Also referred to as orthognathic surgery, surgical orthodontics deals with the abnormalities in the relationship of the upper and lower jaw, which can impact the position of your teeth. Poor jaw alignment can affect chewing, breathing, speech, and proper facial symmetry and balance. Orthognathic surgery translates to “changing jaws” and is collaboration between an orthodontist and an oral surgeon. The oral surgeon shifts the jaws in to the correct position, while the orthodontist ensures that your teeth properly align.
When orthodontic treatment alone will not address bite and facial aesthetic concerns, your doctor may suggest orthognathic surgery, but only for patients who have finished growing. For patients in their late teens, an orthodontist may take serial cephalometric x-rays to determine the end of the growth phase before starting treatment. These special x-rays show your profile so the doctor can see the relationship of the upper to lower jaws. To measure the level and direction of growth, cephalometric x-rays can be taken annually and superimposed onto one another. Once an orthodontist can see that growth is complete, surgical orthodontic treatment can begin.

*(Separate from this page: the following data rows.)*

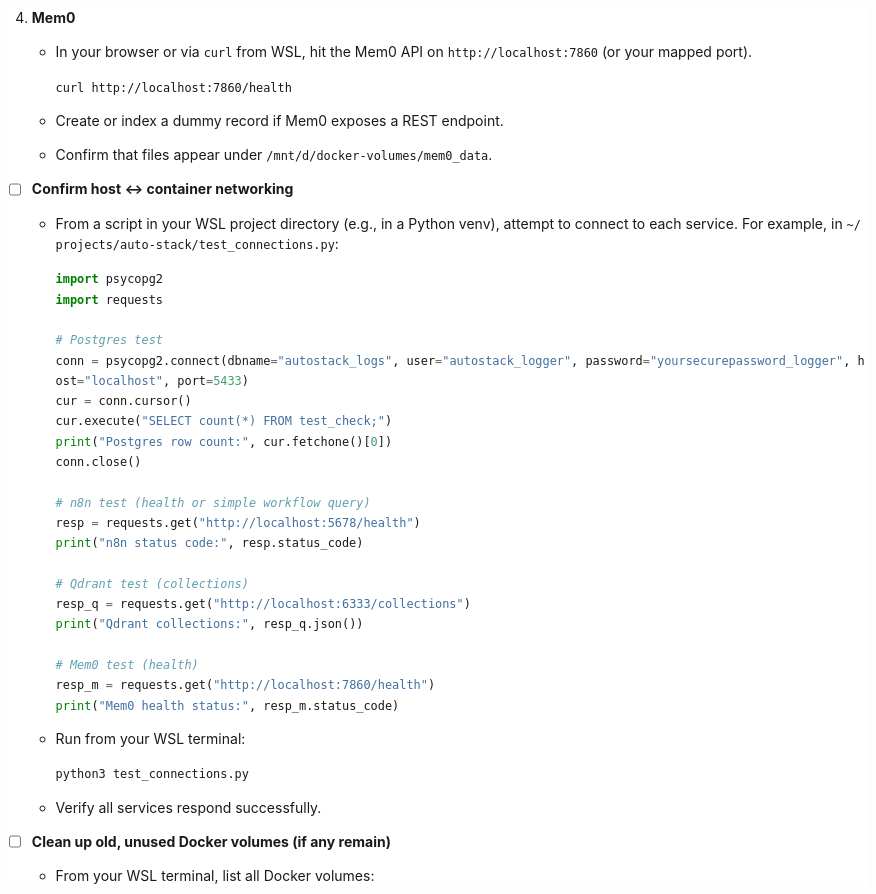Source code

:   4. **Mem0**

     * In your browser or via `curl` from WSL, hit the Mem0 API on `http://localhost:7860` (or your mapped port).

       ```bash
       curl http://localhost:7860/health
       ```
     * Create or index a dummy record if Mem0 exposes a REST endpoint.
     * Confirm that files appear under `/mnt/d/docker-volumes/mem0_data`.

* [ ] **Confirm host ↔ container networking**

  * From a script in your WSL project directory (e.g., in a Python venv), attempt to connect to each service. For example, in `~/projects/auto-stack/test_connections.py`:

    ```python
    import psycopg2
    import requests

    # Postgres test
    conn = psycopg2.connect(dbname="autostack_logs", user="autostack_logger", password="yoursecurepassword_logger", host="localhost", port=5433)
    cur = conn.cursor()
    cur.execute("SELECT count(*) FROM test_check;")
    print("Postgres row count:", cur.fetchone()[0])
    conn.close()

    # n8n test (health or simple workflow query)
    resp = requests.get("http://localhost:5678/health")
    print("n8n status code:", resp.status_code)

    # Qdrant test (collections)
    resp_q = requests.get("http://localhost:6333/collections")
    print("Qdrant collections:", resp_q.json())

    # Mem0 test (health)
    resp_m = requests.get("http://localhost:7860/health")
    print("Mem0 health status:", resp_m.status_code)
    ```
  * Run from your WSL terminal:

    ```bash
    python3 test_connections.py
    ```
  * Verify all services respond successfully.

* [ ] **Clean up old, unused Docker volumes (if any remain)**

  * From your WSL terminal, list all Docker volumes:
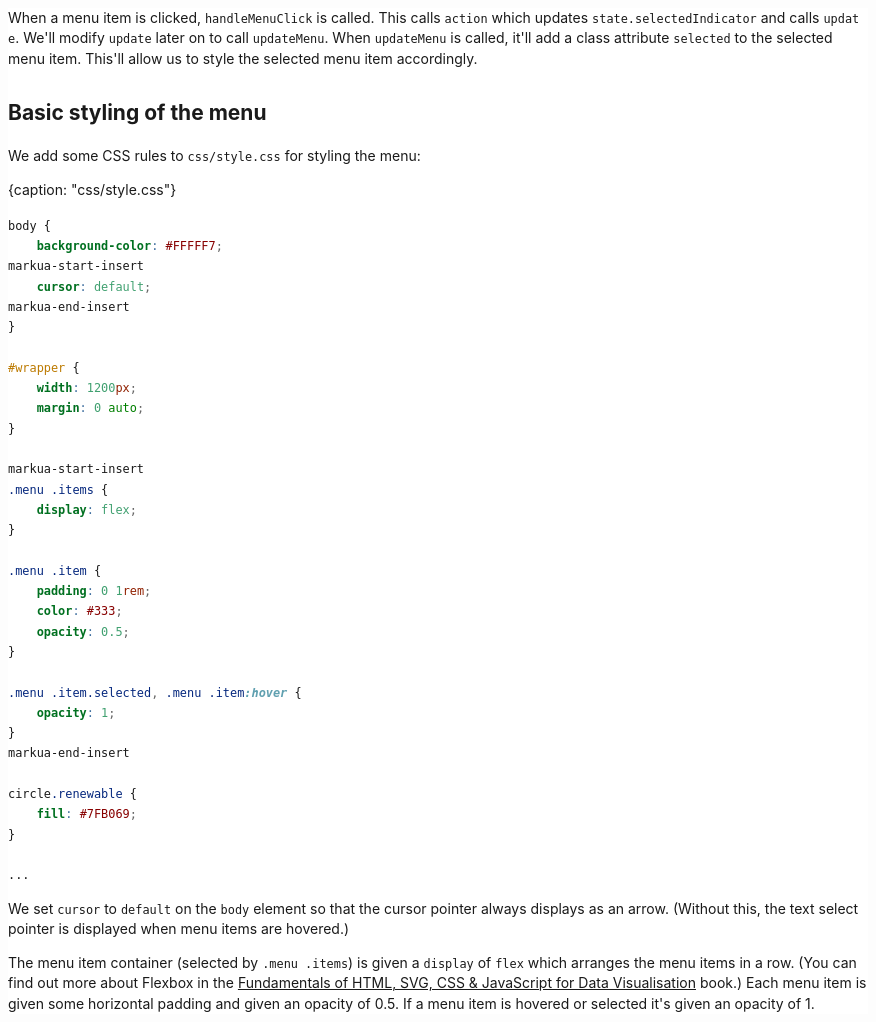 When a menu item is clicked, `handleMenuClick` is called. This calls `action` which updates `state.selectedIndicator` and calls `update`. We'll modify `update` later on to call `updateMenu`. When `updateMenu` is called, it'll add a class attribute `selected` to the selected menu item. This'll allow us to style the selected menu item accordingly.

## Basic styling of the menu

We add some CSS rules to `css/style.css` for styling the menu:

{caption: "css/style.css"}
```css
body {
    background-color: #FFFFF7;
markua-start-insert
    cursor: default;
markua-end-insert
}

#wrapper {
    width: 1200px;
    margin: 0 auto;
}

markua-start-insert
.menu .items {
    display: flex;
}

.menu .item {
    padding: 0 1rem;
    color: #333;
    opacity: 0.5;
}

.menu .item.selected, .menu .item:hover {
    opacity: 1;
}
markua-end-insert

circle.renewable {
    fill: #7FB069;
}

...
```

We set `cursor` to `default` on the `body` element so that the cursor pointer always displays as an arrow. (Without this, the text select pointer is displayed when menu items are hovered.)

The menu item container (selected by `.menu .items`) is given a `display` of `flex` which arranges the menu items in a row. (You can find out more about Flexbox in the [Fundamentals of HTML, SVG, CSS & JavaScript for Data Visualisation](fundamentalsbook) book.) Each menu item is given some horizontal padding and given an opacity of 0.5. If a menu item is hovered or selected it's given an opacity of 1.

Placement of the braces by the orthodontist is the first step of surgical orthodontic treatment. During this pre-surgical phase, orthodontic treatment shifts the teeth in to the proper orientation and alignment over the jaw bone. Next, the oral surgeon completes the surgery, moving the upper and lower jaw into the correct position. In the post-surgical phase of treatment, the orthodontist will fine tune the bite after the surgery.